Our existing nuclear fleet provides over 55% of our clean power and is the clean energy foundation upon which we will build to meet our goal of net-zero emissions by 2050 in the U.S. But many plants are scheduled to retire over the next decade. Because the 2020s are a critical decade to launch a carbon-free future, we cannot afford the unnecessary loss of these clean generators. Thankfully, the NRC is working hard to extend operating licenses for plants with a record of safe operation.
The end of this new decade will mark an important beginning, as countries and utilities around the world will be developing their energy strategies and purchasing electricity and manufacturing assets with lifespans reaching beyond 2050. As this window opens, it is critical that carbon-free advanced nuclear is available to replace retiring coal and gas facilities, reduce industrial emissions, and expand reliable electricity access in the developing world. But before any advanced nuclear power plant can plug into the grid, it must navigate the NRC’s licensing process.

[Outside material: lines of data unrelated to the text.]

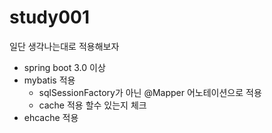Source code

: # study001

일단 생각나는대로 적용해보자

- spring boot 3.0 이상
- mybatis 적용
  - sqlSessionFactory가 아닌 @Mapper 어노테이션으로 적용
  - cache 적용 할수 있는지 체크
- ehcache 적용

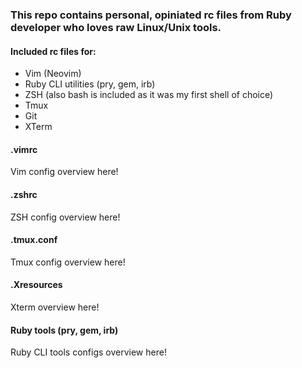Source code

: ### This repo contains personal, opiniated rc files from Ruby developer who loves raw Linux/Unix tools.

#### Included rc files for:

* Vim (Neovim)
* Ruby CLI utilities (pry, gem, irb)
* ZSH (also bash is included as it was my first shell of choice)
* Tmux
* Git
* XTerm

#### .vimrc

Vim config overview here!

#### .zshrc

ZSH config overview here!

#### .tmux.conf

Tmux config overview here!

#### .Xresources

Xterm overview here!

#### Ruby tools (pry, gem, irb)

Ruby CLI tools configs overview here!
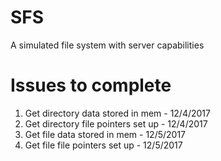 # SFS
A simulated file system with server capabilities
# Issues to complete
1) Get directory data stored in mem - 12/4/2017
2) Get directory file pointers set up - 12/4/2017
1) Get file data stored in mem - 12/5/2017
2) Get file file pointers set up - 12/5/2017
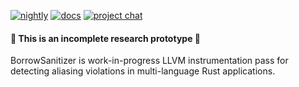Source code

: [![nightly](https://github.com/borrow-sanitizer/rust/actions/workflows/nightly.yml/badge.svg)](https://github.com/borrow-sanitizer/rust/actions/workflows/nightly.yml) [![docs](https://github.com/borrow-sanitizer/docs/actions/workflows/docs.yml/badge.svg)](https://borrow-sanitizer.github.io/docs/) [![project chat](https://img.shields.io/badge/zulip-join_chat-brightgreen.svg)](https://bsan.zulipchat.com/)
#### 🚧 This is an incomplete research prototype 🚧 

BorrowSanitizer is work-in-progress LLVM instrumentation pass for detecting aliasing violations in multi-language Rust applications.

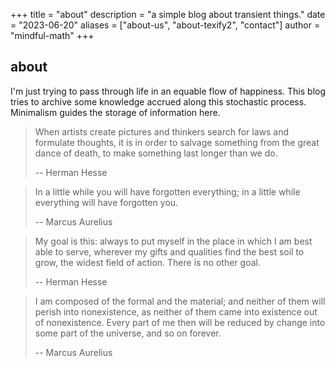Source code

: +++
title = "about"
description = "a simple blog about transient things."
date = "2023-06-20"
aliases = ["about-us", "about-texify2", "contact"]
author = "mindful-math"
+++

## about
I'm just trying to pass through life in an equable flow of happiness. This blog tries to archive some knowledge accrued along this stochastic process. Minimalism guides the storage of information here. 

> When artists create pictures and thinkers search for laws and formulate thoughts, it is in order to salvage something from the great dance of death, to make something last longer than we do.
>
> -- Herman Hesse

> In a little while you will have forgotten everything; in a little while everything will have forgotten you.
>
> -- Marcus Aurelius 

> My goal is this: always to put myself in the place in which I am best able to serve, wherever my gifts and qualities find the best soil to grow, the widest field of action. There is no other goal.
>
> -- Herman Hesse 

> I am composed of the formal and the material; and neither of them will perish into nonexistence, as neither of them came into existence out of nonexistence. Every part of me then will be reduced by change into some part of the universe, and so on forever.
>
> -- Marcus Aurelius 

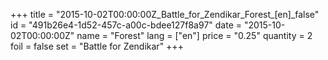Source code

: +++
title = "2015-10-02T00:00:00Z_Battle_for_Zendikar_Forest_[en]_false"
id = "491b26e4-1d52-457c-a00c-bdee127f8a97"
date = "2015-10-02T00:00:00Z"
name = "Forest"
lang = ["en"]
price = "0.25"
quantity = 2
foil = false
set = "Battle for Zendikar"
+++
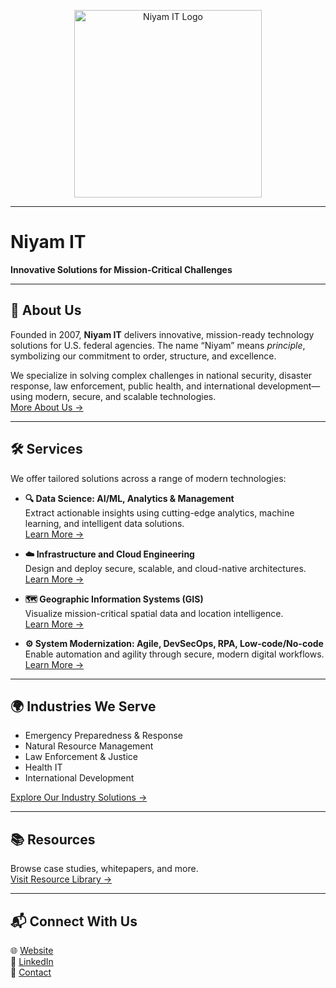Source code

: <p align="center">
  <picture>
    <source media="(prefers-color-scheme: dark)" srcset="https://niyamwebsite.blob.core.windows.net/uploads/assets/logo_dark_17ad6bc906.svg">
    <source media="(prefers-color-scheme: light)" srcset="https://niyamwebsite.blob.core.windows.net/uploads/assets/logo_light_ca6a53b1e5.svg">
    <img alt="Niyam IT Logo" src="https://niyamwebsite.blob.core.windows.net/uploads/assets/logo_light_ca6a53b1e5.svg" width="300">
  </picture>
</p>

---

# Niyam IT

**Innovative Solutions for Mission-Critical Challenges**

---

## 📖 About Us

Founded in 2007, **Niyam IT** delivers innovative, mission-ready technology solutions for U.S. federal agencies. The name “Niyam” means *principle*, symbolizing our commitment to order, structure, and excellence.

We specialize in solving complex challenges in national security, disaster response, law enforcement, public health, and international development—using modern, secure, and scalable technologies.  
[More About Us →](https://www.niyamit.com/about-us)

---

## 🛠️ Services

We offer tailored solutions across a range of modern technologies:

- **🔍 Data Science: AI/ML, Analytics & Management**  
  Extract actionable insights using cutting-edge analytics, machine learning, and intelligent data solutions.  
  [Learn More →](https://niyamit.com/data-science)

- **☁️ Infrastructure and Cloud Engineering**  
  Design and deploy secure, scalable, and cloud-native architectures.  
  [Learn More →](https://www.niyamit.com/cloud-engineering)

- **🗺 Geographic Information Systems (GIS)**  
  Visualize mission-critical spatial data and location intelligence.  
  [Learn More →](https://www.niyamit.com/gis)

- **⚙️ System Modernization: Agile, DevSecOps, RPA, Low-code/No-code**  
  Enable automation and agility through secure, modern digital workflows.  
  [Learn More →](https://www.niyamit.com/devsecops)

---

## 🌍 Industries We Serve

- Emergency Preparedness & Response  
- Natural Resource Management  
- Law Enforcement & Justice  
- Health IT  
- International Development  

[Explore Our Industry Solutions →](https://www.niyamit.com/industries)

---

## 📚 Resources

Browse case studies, whitepapers, and more.  
[Visit Resource Library →](https://www.niyamit.com/resources)

---

## 📬 Connect With Us

🌐 [Website](https://www.niyamit.com)  
🔗 [LinkedIn](https://www.linkedin.com/company/niyamit-inc-/)  
📩 [Contact](https://www.niyamit.com/contact-us)
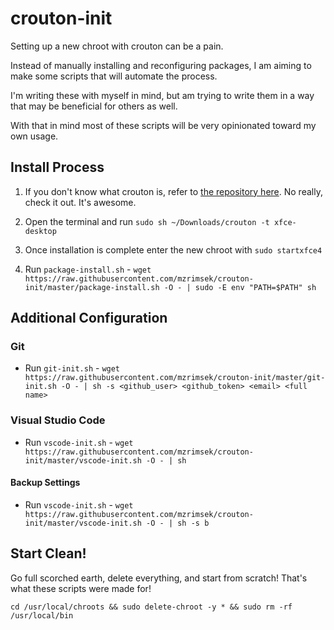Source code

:# crouton-init

Setting up a new chroot with crouton can be a pain.

Instead of manually installing and reconfiguring packages, I am aiming to make some scripts that will automate the process.

I'm writing these with myself in mind, but am trying to write them in a way that may be beneficial for others as well.

With that in mind most of these scripts will be very opinionated toward my own usage.

## Install Process

1. If you don't know what crouton is, refer to [the repository here](https://github.com/dnschneid/crouton). No really, check it out. It's awesome.

2. Open the terminal and run `sudo sh ~/Downloads/crouton -t xfce-desktop`

3. Once installation is complete enter the new chroot with `sudo startxfce4`

4. Run `package-install.sh` - `wget https://raw.githubusercontent.com/mzrimsek/crouton-init/master/package-install.sh -O - | sudo -E env "PATH=$PATH" sh`

## Additional Configuration

### Git

* Run `git-init.sh` - `wget https://raw.githubusercontent.com/mzrimsek/crouton-init/master/git-init.sh -O - | sh -s <github_user> <github_token> <email> <full name>`

### Visual Studio Code

* Run `vscode-init.sh` - `wget https://raw.githubusercontent.com/mzrimsek/crouton-init/master/vscode-init.sh -O - | sh`

#### Backup Settings

* Run `vscode-init.sh` - `wget https://raw.githubusercontent.com/mzrimsek/crouton-init/master/vscode-init.sh -O - | sh -s b`

## Start Clean!

Go full scorched earth, delete everything, and start from scratch! That's what these scripts were made for!

`cd /usr/local/chroots && sudo delete-chroot -y * && sudo rm -rf /usr/local/bin`
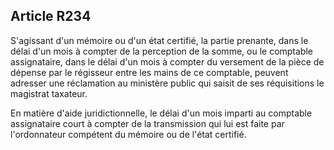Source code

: Article R234
----
S'agissant d'un mémoire ou d'un état certifié, la partie prenante, dans le délai
d'un mois à compter de la perception de la somme, ou le comptable assignataire,
dans le délai d'un mois à compter du versement de la pièce de dépense par le
régisseur entre les mains de ce comptable, peuvent adresser une réclamation au
ministère public qui saisit de ses réquisitions le magistrat taxateur.

En matière d'aide juridictionnelle, le délai d'un mois imparti au comptable
assignataire court à compter de la transmission qui lui est faite par
l'ordonnateur compétent du mémoire ou de l'état certifié.

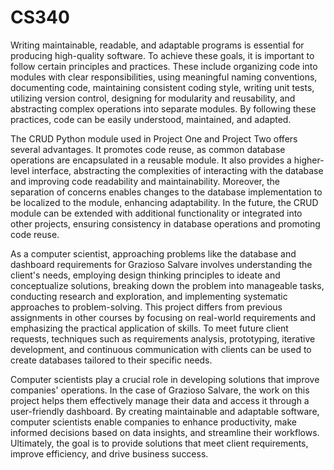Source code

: # CS340
Writing maintainable, readable, and adaptable programs is essential for producing high-quality software. To achieve these goals, it is important to follow certain principles and practices. These include organizing code into modules with clear responsibilities, using meaningful naming conventions, documenting code, maintaining consistent coding style, writing unit tests, utilizing version control, designing for modularity and reusability, and abstracting complex operations into separate modules. By following these practices, code can be easily understood, maintained, and adapted.

The CRUD Python module used in Project One and Project Two offers several advantages. It promotes code reuse, as common database operations are encapsulated in a reusable module. It also provides a higher-level interface, abstracting the complexities of interacting with the database and improving code readability and maintainability. Moreover, the separation of concerns enables changes to the database implementation to be localized to the module, enhancing adaptability. In the future, the CRUD module can be extended with additional functionality or integrated into other projects, ensuring consistency in database operations and promoting code reuse.

As a computer scientist, approaching problems like the database and dashboard requirements for Grazioso Salvare involves understanding the client's needs, employing design thinking principles to ideate and conceptualize solutions, breaking down the problem into manageable tasks, conducting research and exploration, and implementing systematic approaches to problem-solving. This project differs from previous assignments in other courses by focusing on real-world requirements and emphasizing the practical application of skills. To meet future client requests, techniques such as requirements analysis, prototyping, iterative development, and continuous communication with clients can be used to create databases tailored to their specific needs.

Computer scientists play a crucial role in developing solutions that improve companies' operations. In the case of Grazioso Salvare, the work on this project helps them effectively manage their data and access it through a user-friendly dashboard. By creating maintainable and adaptable software, computer scientists enable companies to enhance productivity, make informed decisions based on data insights, and streamline their workflows. Ultimately, the goal is to provide solutions that meet client requirements, improve efficiency, and drive business success.
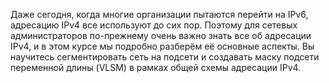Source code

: <!-- verified: agorbachev 03.05.2022 -->

<!-- 11.0.1 -->
Даже сегодня, когда многие организации пытаются перейти на IPv6, адресацию IPv4 все используют до сих пор. Поэтому для сетевых администраторов по-прежнему очень важно знать все об адресации IPv4, и в этом курсе мы подробно разберём её основные аспекты. Вы научитесь сегментировать сеть на подсети и создавать маску подсети переменной длины (VLSM) в рамках общей схемы адресации IPv4.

The good news is that the NRC is on the case, modernizing its processes for next generation reactors. Kristine Svinicki, chair of the commission, said at a recent hearing that regulators should adapt rules to new design features. Evolving technologies that must lug on their back the legacy of previous versions of the same technology have a difficult time moving forward on pace with our climate goals, Svinicki said.
While the NRC has regulated and licensed large, traditional light-water plants for decades, this new class of reactors really changes the game. There are dozens of different designs under development across the U.S. -- all with unique characteristics. For example, the two designs farthest along with the NRC are vastly different. NuScale will soon cross the finish line as the first-ever small modular reactor to receive a design certification from the NRC. These are light-water reactors, but at 60 megawatts per unit, they are of a much smaller variety than the plants online today. At the other end of the spectrum, Oklo recently submitted the first license application for a non-light-water advanced reactor design. Oklo’s Aurora plant, sited underground, will produce about 1.5 megawatts using metal fuel, without the need for cooling water.
This is just the beginning of what may become a steady stream of next-gen designs knocking on NRC’s door. Currently, over 70 advanced nuclear projects are underway in North America.
Stalwart climate champions from all corners and both parties have recognized the role that advanced nuclear can play to address climate change -- and the role that the NRC plays in realizing that future. In 2018, Congress enacted legislation to bring the commission into the 21st century, directing it to adapt its licensing process to make room for innovation and commercialization of next-gen reactors.
The measure “will help provide the regulatory structure needed for safe, advanced nuclear energy to play an important role as we transition to a carbon-free energy future,” Sen. Cory Booker (D-N.J.) said upon the introduction of its first iteration.
Concurrently, co-sponsor Sen. Sheldon Whitehouse (D-R.I.) called on Congress to “remove barriers to adopting promising low-carbon technology like advanced nuclear reactors to address the serious threats from fossil fuels.” With today’s advanced reactor innovation, the NRC "needs to be able to adapt to these new technologies and this legislation will give it that flexibility.”
Every day, the 3,000+ employees of the NRC are hard at work both preserving our clean energy foundation and acting as gatekeeper to a technology that could prove vital in getting us on the fastest and fairest path to net-zero emissions. The commission has shown it’s up to the task to adapt to exciting emerging technologies. So, from the technical analyst sitting in their cubicle in Rockville, Md., to the inspector out in the field: Know that you are contributing to an undercover climate agency.